= Beginning of Section =
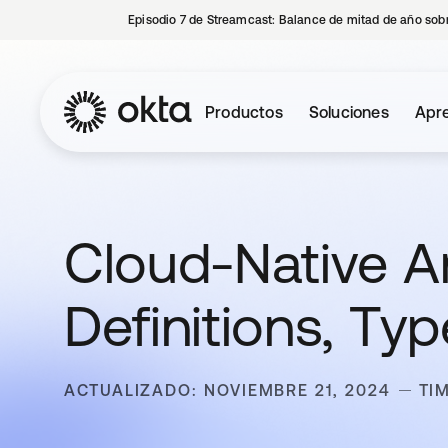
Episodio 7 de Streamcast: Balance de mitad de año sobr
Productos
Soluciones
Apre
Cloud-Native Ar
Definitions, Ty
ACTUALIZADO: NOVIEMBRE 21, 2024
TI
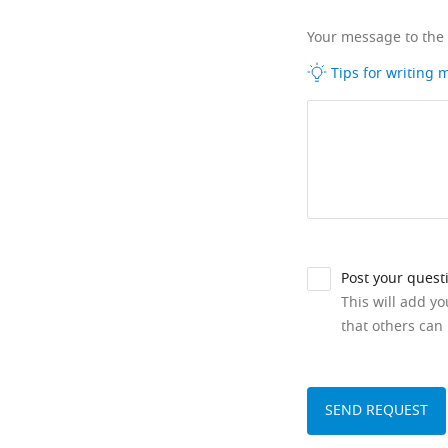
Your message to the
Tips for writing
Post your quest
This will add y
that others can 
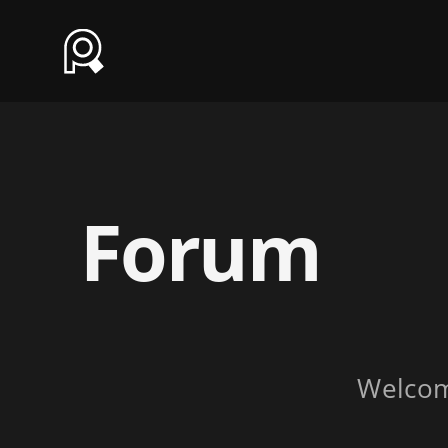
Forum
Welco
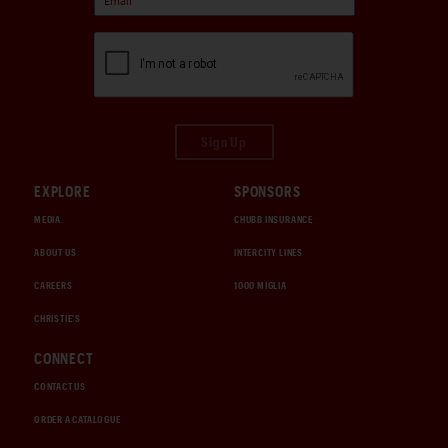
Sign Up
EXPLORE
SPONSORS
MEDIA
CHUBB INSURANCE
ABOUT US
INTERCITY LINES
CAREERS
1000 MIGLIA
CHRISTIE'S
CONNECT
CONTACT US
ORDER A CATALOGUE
= End of Section =
= Beginning of Section =
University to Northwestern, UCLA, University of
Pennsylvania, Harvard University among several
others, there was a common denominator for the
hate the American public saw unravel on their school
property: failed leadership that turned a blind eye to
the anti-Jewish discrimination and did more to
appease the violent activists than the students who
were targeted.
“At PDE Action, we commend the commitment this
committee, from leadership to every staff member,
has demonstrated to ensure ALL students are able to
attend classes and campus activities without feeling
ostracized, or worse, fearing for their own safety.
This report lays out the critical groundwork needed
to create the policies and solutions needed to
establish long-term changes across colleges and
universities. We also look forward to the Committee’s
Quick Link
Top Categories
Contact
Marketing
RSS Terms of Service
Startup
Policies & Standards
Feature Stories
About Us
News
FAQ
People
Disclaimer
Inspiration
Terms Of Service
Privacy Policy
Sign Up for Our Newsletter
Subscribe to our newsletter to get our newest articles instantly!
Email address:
= End of Section =
= Beginning of Section =
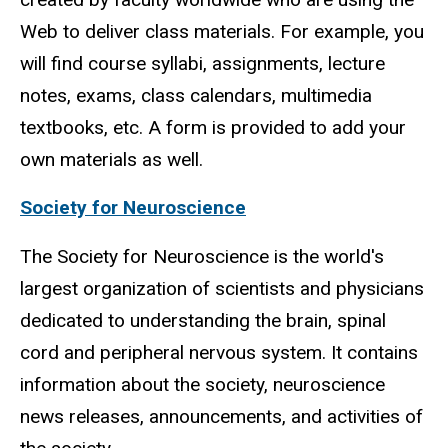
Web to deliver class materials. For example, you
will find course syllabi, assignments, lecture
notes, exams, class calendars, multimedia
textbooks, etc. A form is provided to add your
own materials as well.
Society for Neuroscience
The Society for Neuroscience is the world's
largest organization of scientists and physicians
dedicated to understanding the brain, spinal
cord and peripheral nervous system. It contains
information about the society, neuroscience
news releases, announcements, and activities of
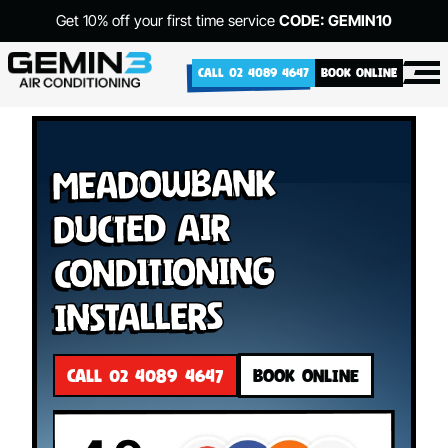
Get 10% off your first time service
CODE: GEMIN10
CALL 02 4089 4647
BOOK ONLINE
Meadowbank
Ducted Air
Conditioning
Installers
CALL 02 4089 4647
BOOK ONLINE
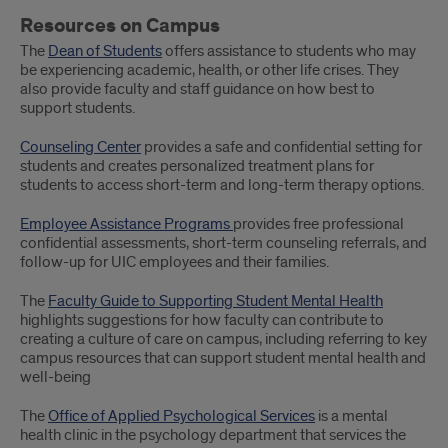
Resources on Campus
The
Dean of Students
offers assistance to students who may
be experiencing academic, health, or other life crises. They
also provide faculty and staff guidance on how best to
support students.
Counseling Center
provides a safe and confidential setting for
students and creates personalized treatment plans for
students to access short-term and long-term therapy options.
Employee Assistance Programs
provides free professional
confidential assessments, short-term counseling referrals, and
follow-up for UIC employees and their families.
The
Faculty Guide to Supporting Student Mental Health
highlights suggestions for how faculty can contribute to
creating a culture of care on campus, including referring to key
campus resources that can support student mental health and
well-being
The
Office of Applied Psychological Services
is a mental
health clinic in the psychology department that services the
= End of Section =
» **TASK TO CARRY OUT**
Return, word for word, the lines from the one with "Get 10% off your first time service" up to and including the one with "health clinic in". Leave the pictures out.

» **RESULT**
Get 10% off your first time service
CODE: GEMIN10
CALL 02 4089 4647
BOOK ONLINE
Meadowbank
Ducted Air
Conditioning
Installers
CALL 02 4089 4647
BOOK ONLINE
Resources on Campus
The
Dean of Students
offers assistance to students who may
be experiencing academic, health, or other life crises. They
also provide faculty and staff guidance on how best to
support students.
Counseling Center
provides a safe and confidential setting for
students and creates personalized treatment plans for
students to access short-term and long-term therapy options.
Employee Assistance Programs
provides free professional
confidential assessments, short-term counseling referrals, and
follow-up for UIC employees and their families.
The
Faculty Guide to Supporting Student Mental Health
highlights suggestions for how faculty can contribute to
creating a culture of care on campus, including referring to key
campus resources that can support student mental health and
well-being
The
Office of Applied Psychological Services
is a mental
health clinic in the psychology department that services the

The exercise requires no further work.